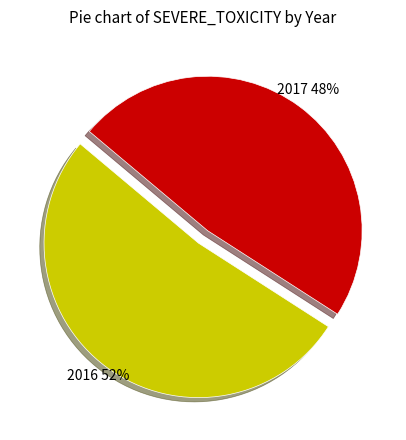

Is it true that 2016 is 37% of the pie?

False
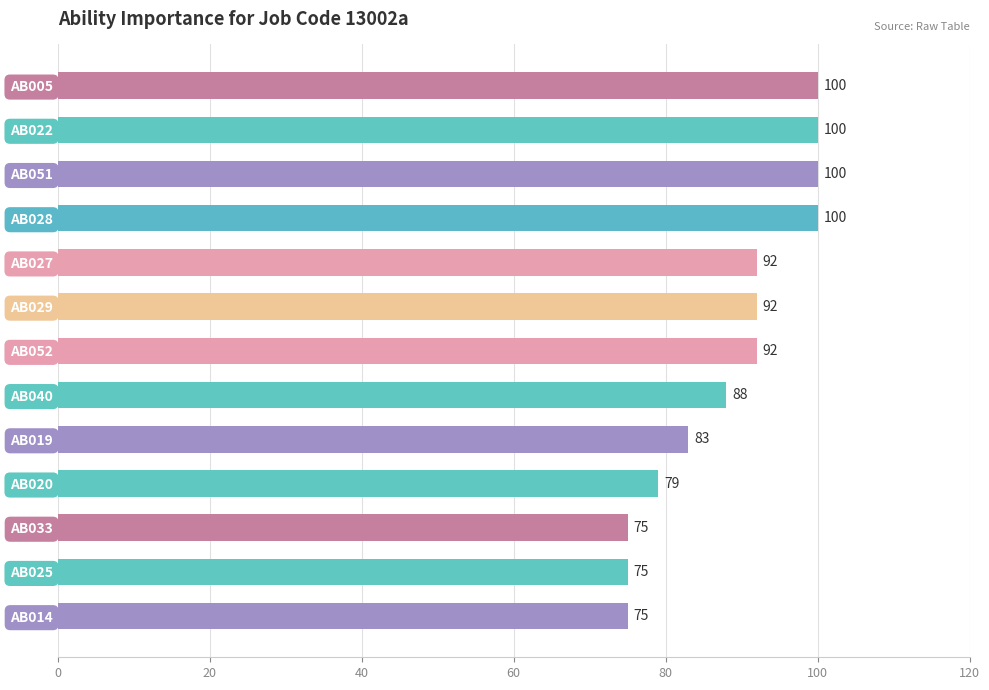

What is the difference between the second highest and minimum values?

25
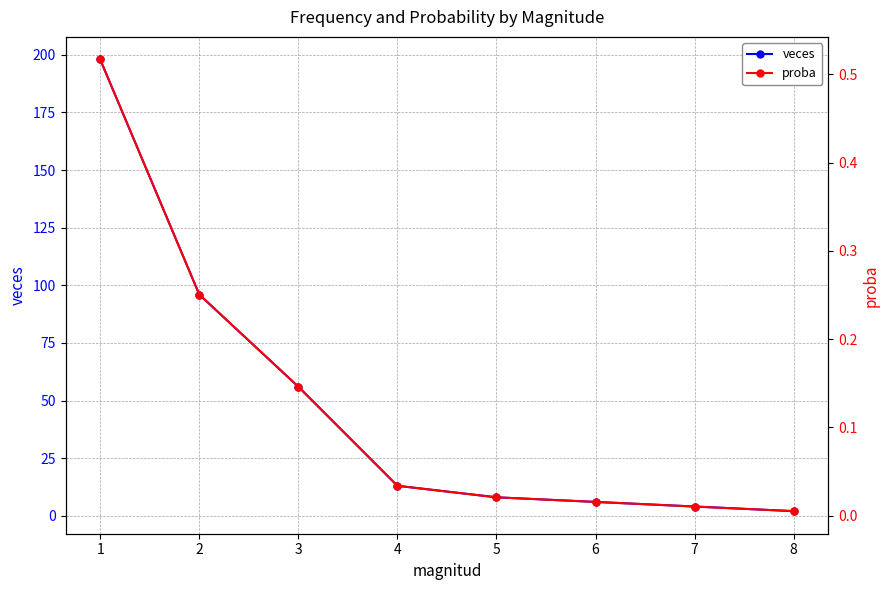

How many lines are shown in the chart?

2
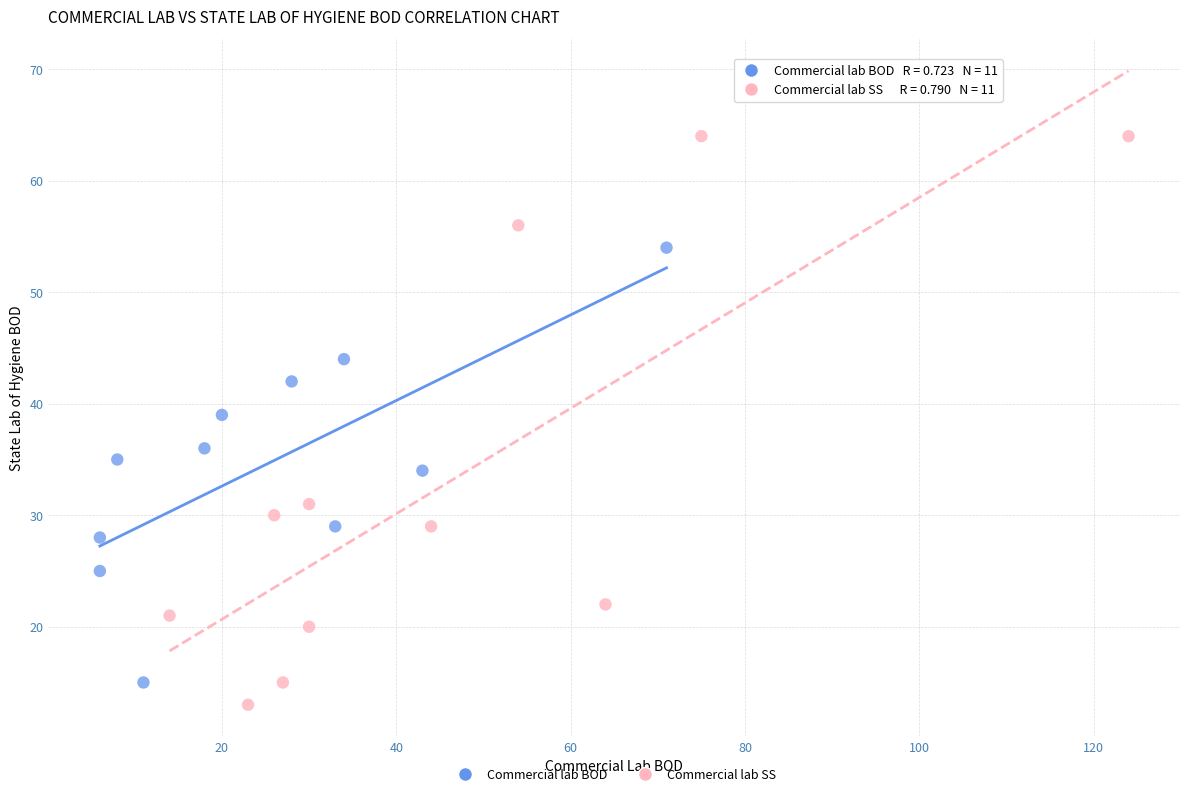

What are all the series names shown in the legend?

Commercial lab BOD, Commercial lab SS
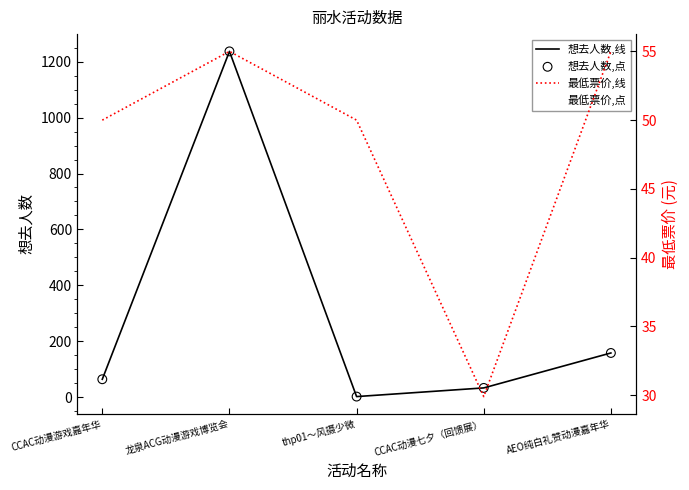

What is the total value across all series at CCAC动漫游戏嘉年华?

228.0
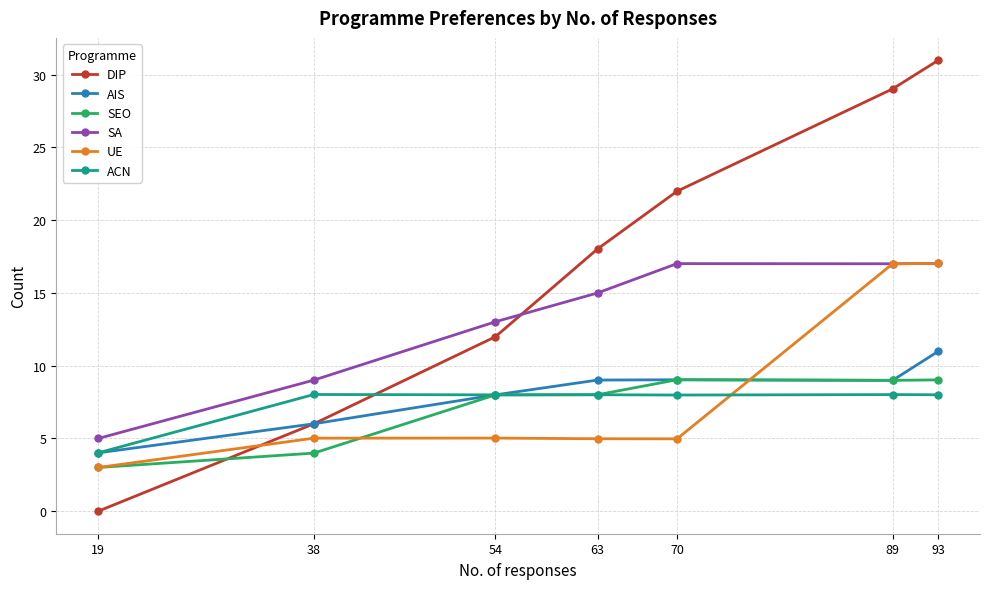

Which series has the largest total across all categories?

DIP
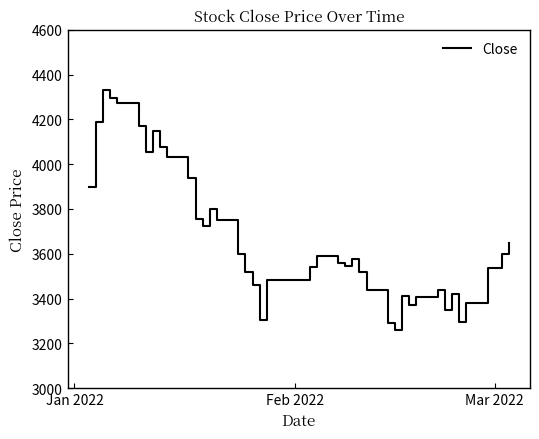

What is the greatest value displayed?

4330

— Exercise objective —
Reproduce the entries verbatim, from the beginning of the entries through the line containing "What is the greatest value displayed?", inclusive. Omit the pictures.

— Your response —
Is it true that 2016 is 37% of the pie?

False

What is the difference between the second highest and minimum values?

25

How many lines are shown in the chart?

2

What are all the series names shown in the legend?

Commercial lab BOD, Commercial lab SS

What is the total value across all series at CCAC动漫游戏嘉年华?

228.0

Which series has the largest total across all categories?

DIP

What is the greatest value displayed?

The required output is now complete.